Shiori flinched. The "waste of time" hit harder than the illness ever could. She looked at the blue bookmark he had given her, now tucked into her textbook. To him, it was a 200-yen scrap of glass. To her, it was the only evidence that she had existed in his world at all.
That afternoon, the sky turned the color of bruised plums. As they walked toward the station, Shiori stumbled. It wasn't a trip; her knees simply refused to hold the weight of her heart anymore.
Ren caught her, his hand gripping her upper arm. "Whoa. Shiori, seriously. You're shaking."
"It's just... the wind," she gasped, her hand flying to her chest.

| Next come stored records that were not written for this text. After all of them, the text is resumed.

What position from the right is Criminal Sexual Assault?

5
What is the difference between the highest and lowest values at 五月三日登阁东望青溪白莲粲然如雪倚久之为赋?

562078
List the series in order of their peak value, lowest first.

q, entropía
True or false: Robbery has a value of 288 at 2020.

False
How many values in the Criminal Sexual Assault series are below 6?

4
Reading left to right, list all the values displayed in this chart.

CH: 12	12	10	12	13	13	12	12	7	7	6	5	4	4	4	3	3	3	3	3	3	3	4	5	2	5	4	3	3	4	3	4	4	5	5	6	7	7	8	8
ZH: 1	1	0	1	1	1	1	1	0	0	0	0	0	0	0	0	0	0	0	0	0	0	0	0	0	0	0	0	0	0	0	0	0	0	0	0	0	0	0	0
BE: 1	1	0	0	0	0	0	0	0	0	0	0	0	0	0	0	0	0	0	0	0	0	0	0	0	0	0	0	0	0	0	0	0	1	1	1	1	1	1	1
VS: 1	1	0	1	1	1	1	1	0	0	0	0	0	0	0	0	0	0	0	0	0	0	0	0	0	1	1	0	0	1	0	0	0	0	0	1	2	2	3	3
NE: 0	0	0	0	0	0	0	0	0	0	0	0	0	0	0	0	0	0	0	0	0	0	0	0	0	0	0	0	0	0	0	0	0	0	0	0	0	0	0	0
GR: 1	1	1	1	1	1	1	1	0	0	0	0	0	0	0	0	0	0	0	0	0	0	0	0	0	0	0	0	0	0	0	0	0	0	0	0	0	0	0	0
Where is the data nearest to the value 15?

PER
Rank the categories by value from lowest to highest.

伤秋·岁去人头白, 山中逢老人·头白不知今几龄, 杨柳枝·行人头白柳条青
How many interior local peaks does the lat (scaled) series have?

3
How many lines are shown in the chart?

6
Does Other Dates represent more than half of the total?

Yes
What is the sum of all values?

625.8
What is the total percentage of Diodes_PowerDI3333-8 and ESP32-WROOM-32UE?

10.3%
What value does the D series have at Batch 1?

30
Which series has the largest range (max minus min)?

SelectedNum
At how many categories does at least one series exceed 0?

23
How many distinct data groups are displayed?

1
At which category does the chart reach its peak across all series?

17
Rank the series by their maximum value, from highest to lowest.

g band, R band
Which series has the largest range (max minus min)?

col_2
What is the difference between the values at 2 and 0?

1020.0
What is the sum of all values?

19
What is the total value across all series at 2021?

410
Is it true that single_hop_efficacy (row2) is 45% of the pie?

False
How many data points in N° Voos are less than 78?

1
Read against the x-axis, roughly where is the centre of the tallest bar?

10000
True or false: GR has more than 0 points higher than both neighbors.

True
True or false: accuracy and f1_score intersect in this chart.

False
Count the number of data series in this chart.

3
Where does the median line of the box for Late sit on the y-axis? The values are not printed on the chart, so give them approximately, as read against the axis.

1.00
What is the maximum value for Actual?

Ren looked down at her. For a split second, the indifference cracked. He saw the way her collarbones protruded, the way her skin looked translucent, like fine paper. He felt a surge of something—not love, but a sharp, localized anxiety. Like noticing a crack in a window you thought was unbreakable.
"I'm taking you home," he said, his voice dropping an octave.
"No, Ren, I—"
"I said I'm taking you home."
He walked her all the way to her front gate. He stayed until she went inside, watching her shadow move behind the frosted glass of the door. He felt a strange urge to call out to her, to ask her what she meant about the "unfinished book," but the feeling was fleeting.
He checked his phone. His guild was starting a raid in twenty minutes.
"See you tomorrow, Shiori," he muttered to the closed door. "Rest up. You're getting annoying to carry around."
He turned and walked away, the sound of his footsteps retreating into the night. Inside, pressed against the wood of the door, Shiori collapsed. She didn't cough this time. She just stayed there in the dark, listening to the silence of a house that knew she was leaving.
The "chase" had slowed to a crawl. She was no longer running after him; she was just trying to stay standing long enough for him to memorize her face. But Ren was already thinking about his game, the "fluff" of the evening already fading into the background of his "normal" life.